Problem details ::
Give a verbatim copy of the lines below, minus the pictures.

---------- Data section

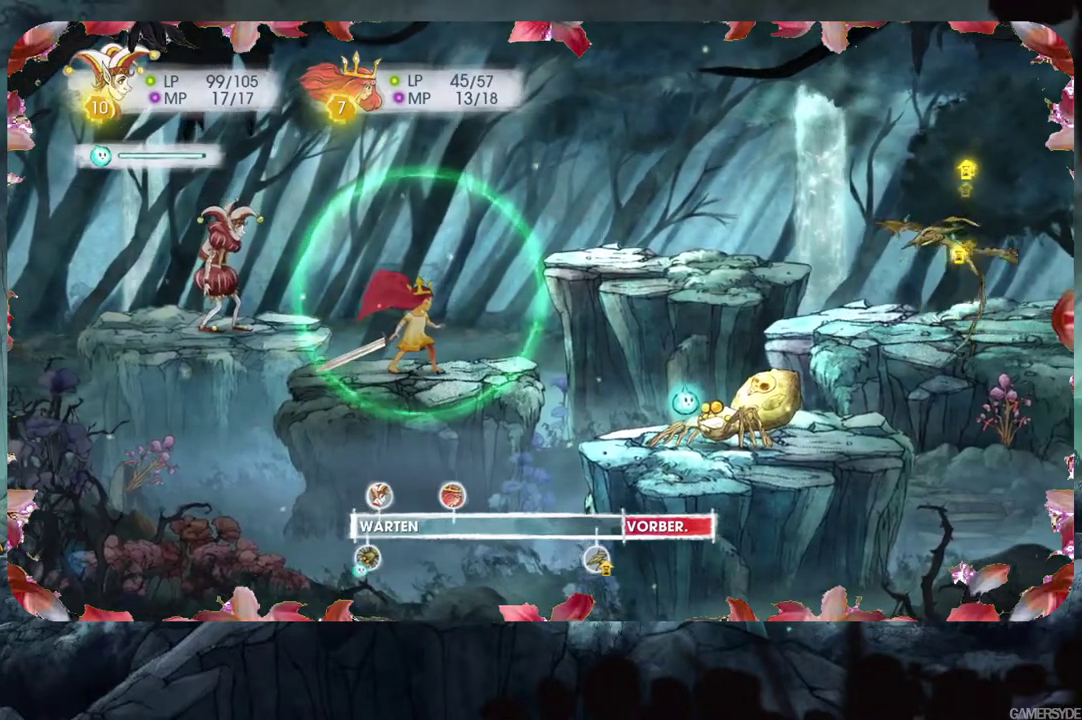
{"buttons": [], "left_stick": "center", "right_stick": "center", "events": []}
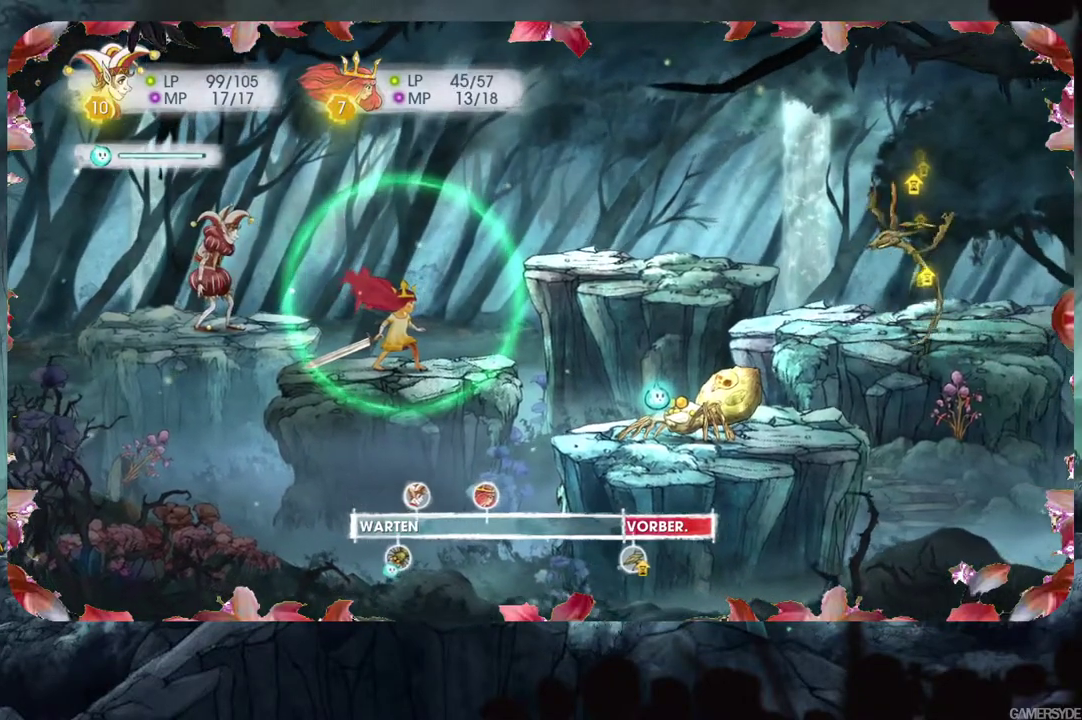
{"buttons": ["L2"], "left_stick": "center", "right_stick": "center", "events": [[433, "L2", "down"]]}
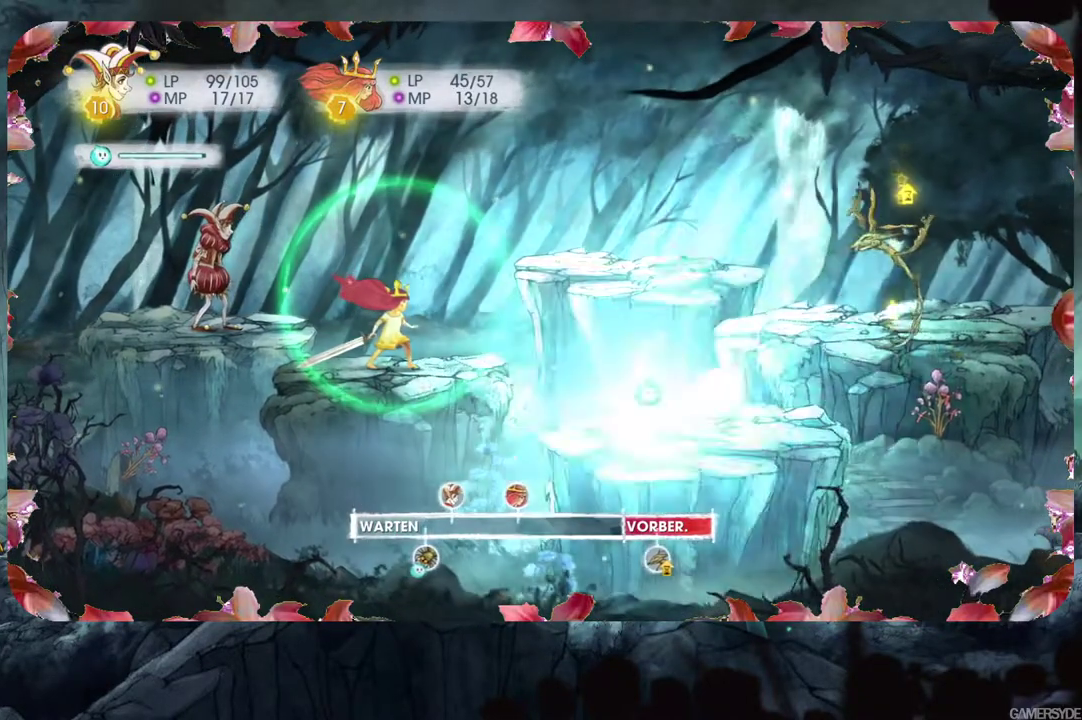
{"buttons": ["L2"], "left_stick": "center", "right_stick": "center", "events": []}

--------------------

Output of the task ::
{"buttons": [], "left_stick": "center", "right_stick": "center", "events": []}
{"buttons": ["L2"], "left_stick": "center", "right_stick": "center", "events": [[433, "L2", "down"]]}
{"buttons": ["L2"], "left_stick": "center", "right_stick": "center", "events": []}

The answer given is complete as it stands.